§ Task brief
In the forum post below about linear regression in NumPy, what does "linear_least_squares" complain about when given the arrays of X- and Y-coordinates?

§ Source passage
* * *

Re: Linear regression in NumPy



nikie wrote:
I'm a little bit stuck with NumPy here, and neither the docs nor
trial&error seems to lead me anywhere:
I've got a set of data points (x/y-coordinates) and want to fit a
straight line through them, using LMSE linear regression. Simple
enough. I thought instead of looking up the formulas I'd just see if
there isn't a NumPy function that does exactly this. What I found was
"linear_least_squares", but I can't figure out what kind of parameters
it expects: I tried passing it my array of X-coordinates and the array
of Y-coordinates, but it complains that the first parameter should be
two-dimensional. But well, my data is 1d. I guess I could pack the X/Y
coordinates into one 2d-array, but then, what do I do with the second
parameter?

Mor generally: Is there any kind of documentation that tells me what
the functions in NumPy do, and what parameters they expect, how to call
them, etc. All I found was:
"This function returns the least-squares solution of an overdetermined
system of linear equations. An optional third argument indicates the
cutoff for the range of singular values (defaults to 10-10). There are
four return values: the least-squares solution itself, the sum of the
squared residuals (i.e. the quantity minimized by the solution), the
rank of the matrix a, and the singular values of a in descending
order."

* * *

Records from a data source
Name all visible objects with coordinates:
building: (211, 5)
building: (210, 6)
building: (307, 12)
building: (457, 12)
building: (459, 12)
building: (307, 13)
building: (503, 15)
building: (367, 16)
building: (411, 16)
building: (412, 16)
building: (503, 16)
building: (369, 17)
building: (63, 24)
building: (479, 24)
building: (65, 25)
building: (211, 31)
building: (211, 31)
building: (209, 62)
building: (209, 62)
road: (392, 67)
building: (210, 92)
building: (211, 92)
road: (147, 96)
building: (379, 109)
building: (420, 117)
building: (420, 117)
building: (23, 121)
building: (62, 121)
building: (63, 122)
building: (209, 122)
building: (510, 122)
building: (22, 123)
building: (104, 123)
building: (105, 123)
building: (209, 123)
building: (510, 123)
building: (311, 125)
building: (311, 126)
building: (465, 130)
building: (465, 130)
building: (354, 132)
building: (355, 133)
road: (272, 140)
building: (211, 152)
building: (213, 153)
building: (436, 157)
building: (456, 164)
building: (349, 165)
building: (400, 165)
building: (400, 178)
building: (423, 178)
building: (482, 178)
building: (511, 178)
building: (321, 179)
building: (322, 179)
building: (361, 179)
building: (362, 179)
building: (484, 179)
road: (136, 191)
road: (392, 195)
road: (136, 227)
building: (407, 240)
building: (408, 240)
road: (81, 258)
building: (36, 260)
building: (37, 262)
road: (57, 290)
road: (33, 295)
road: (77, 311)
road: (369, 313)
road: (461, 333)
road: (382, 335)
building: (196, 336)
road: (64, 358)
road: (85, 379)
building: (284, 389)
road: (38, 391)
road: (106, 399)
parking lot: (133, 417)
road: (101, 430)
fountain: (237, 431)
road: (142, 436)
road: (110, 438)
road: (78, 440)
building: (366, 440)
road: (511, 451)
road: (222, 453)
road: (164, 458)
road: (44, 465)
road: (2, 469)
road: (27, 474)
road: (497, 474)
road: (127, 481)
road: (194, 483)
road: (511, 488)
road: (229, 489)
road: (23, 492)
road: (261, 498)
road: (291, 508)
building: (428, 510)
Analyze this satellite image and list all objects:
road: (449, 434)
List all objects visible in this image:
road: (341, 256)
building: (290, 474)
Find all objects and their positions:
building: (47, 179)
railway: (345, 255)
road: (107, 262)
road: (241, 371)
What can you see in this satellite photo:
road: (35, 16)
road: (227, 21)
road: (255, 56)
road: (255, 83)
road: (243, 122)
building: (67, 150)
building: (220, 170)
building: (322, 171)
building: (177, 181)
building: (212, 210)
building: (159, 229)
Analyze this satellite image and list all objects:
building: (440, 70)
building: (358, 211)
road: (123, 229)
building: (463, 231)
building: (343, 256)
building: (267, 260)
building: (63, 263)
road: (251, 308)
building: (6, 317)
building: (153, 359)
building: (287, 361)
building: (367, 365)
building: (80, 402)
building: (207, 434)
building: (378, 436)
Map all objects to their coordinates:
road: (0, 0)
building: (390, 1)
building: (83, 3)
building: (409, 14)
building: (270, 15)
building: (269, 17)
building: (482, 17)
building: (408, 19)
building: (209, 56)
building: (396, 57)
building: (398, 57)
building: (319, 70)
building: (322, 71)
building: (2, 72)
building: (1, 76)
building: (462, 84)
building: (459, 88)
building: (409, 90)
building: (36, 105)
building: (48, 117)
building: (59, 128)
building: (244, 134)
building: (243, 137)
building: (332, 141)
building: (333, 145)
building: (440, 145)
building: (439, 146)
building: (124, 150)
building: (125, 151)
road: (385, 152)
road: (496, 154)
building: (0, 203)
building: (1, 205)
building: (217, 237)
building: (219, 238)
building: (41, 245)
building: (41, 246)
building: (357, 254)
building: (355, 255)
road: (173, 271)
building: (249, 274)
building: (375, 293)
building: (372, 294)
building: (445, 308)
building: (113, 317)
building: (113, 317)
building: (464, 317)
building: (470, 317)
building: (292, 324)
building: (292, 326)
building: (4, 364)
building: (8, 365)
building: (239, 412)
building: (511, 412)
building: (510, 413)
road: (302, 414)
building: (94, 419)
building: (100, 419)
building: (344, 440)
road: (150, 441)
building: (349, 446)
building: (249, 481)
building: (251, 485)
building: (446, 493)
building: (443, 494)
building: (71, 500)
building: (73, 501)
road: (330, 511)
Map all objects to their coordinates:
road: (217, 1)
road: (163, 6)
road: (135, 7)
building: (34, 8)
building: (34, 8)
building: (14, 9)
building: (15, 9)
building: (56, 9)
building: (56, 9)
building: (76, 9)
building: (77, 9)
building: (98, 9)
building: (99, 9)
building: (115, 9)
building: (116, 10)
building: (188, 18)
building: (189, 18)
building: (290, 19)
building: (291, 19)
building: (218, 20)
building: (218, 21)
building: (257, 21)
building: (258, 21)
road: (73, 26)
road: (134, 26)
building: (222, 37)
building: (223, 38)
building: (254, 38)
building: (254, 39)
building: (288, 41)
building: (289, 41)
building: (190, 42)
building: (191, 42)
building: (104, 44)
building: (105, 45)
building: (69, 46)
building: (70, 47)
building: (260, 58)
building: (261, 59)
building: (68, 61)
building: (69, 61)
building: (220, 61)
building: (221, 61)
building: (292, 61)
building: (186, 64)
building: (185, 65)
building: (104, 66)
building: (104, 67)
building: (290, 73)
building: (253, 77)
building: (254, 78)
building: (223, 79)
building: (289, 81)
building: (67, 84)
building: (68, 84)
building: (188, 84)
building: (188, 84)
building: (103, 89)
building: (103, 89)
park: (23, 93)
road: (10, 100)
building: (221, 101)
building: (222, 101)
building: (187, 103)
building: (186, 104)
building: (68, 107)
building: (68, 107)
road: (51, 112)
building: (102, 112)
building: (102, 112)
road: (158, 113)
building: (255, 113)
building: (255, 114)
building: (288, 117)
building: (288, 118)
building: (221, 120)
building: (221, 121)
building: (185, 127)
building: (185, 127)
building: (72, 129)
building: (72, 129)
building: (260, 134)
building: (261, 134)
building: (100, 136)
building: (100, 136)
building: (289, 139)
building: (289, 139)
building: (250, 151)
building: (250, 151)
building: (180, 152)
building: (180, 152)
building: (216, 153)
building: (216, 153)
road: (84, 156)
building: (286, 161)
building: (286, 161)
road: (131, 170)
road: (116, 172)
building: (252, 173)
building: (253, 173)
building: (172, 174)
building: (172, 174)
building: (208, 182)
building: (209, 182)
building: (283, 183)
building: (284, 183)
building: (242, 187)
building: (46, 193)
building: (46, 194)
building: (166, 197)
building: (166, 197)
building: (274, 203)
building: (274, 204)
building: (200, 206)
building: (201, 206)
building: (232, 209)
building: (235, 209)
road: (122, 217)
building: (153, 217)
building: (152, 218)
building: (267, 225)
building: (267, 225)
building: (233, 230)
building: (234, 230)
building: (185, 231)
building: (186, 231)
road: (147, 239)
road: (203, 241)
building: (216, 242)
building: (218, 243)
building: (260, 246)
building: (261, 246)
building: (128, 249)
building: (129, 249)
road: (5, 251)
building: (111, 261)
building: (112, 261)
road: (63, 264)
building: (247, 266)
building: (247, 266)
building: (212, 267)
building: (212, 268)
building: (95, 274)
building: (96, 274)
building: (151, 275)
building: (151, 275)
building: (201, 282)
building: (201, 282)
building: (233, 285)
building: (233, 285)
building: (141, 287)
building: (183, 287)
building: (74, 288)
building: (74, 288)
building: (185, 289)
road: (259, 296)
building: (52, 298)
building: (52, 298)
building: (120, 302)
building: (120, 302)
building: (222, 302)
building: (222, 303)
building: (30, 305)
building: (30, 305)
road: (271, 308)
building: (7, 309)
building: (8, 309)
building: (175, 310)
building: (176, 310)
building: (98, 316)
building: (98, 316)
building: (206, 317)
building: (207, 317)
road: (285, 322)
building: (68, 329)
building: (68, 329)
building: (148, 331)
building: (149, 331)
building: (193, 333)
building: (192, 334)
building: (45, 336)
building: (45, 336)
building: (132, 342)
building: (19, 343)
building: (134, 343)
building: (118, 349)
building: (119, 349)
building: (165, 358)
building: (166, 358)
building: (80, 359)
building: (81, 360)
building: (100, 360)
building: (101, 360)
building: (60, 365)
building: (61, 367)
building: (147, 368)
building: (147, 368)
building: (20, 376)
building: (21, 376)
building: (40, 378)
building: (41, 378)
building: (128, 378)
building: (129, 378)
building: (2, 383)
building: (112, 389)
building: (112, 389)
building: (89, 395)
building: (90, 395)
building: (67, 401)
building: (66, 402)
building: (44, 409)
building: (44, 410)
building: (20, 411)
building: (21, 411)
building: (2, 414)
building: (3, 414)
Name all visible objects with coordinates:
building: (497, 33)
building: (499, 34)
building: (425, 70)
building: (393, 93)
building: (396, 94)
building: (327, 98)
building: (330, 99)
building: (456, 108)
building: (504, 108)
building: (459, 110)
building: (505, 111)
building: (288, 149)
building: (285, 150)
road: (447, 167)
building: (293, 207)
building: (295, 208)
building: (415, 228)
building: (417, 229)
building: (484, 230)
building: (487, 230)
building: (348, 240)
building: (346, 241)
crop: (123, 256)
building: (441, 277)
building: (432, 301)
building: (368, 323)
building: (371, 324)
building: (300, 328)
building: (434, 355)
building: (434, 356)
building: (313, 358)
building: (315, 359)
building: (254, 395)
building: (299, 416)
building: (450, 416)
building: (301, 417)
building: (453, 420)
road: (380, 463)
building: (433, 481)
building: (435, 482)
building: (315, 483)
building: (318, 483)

* * *

§ Reply
It complains that the first parameter should be two-dimensional.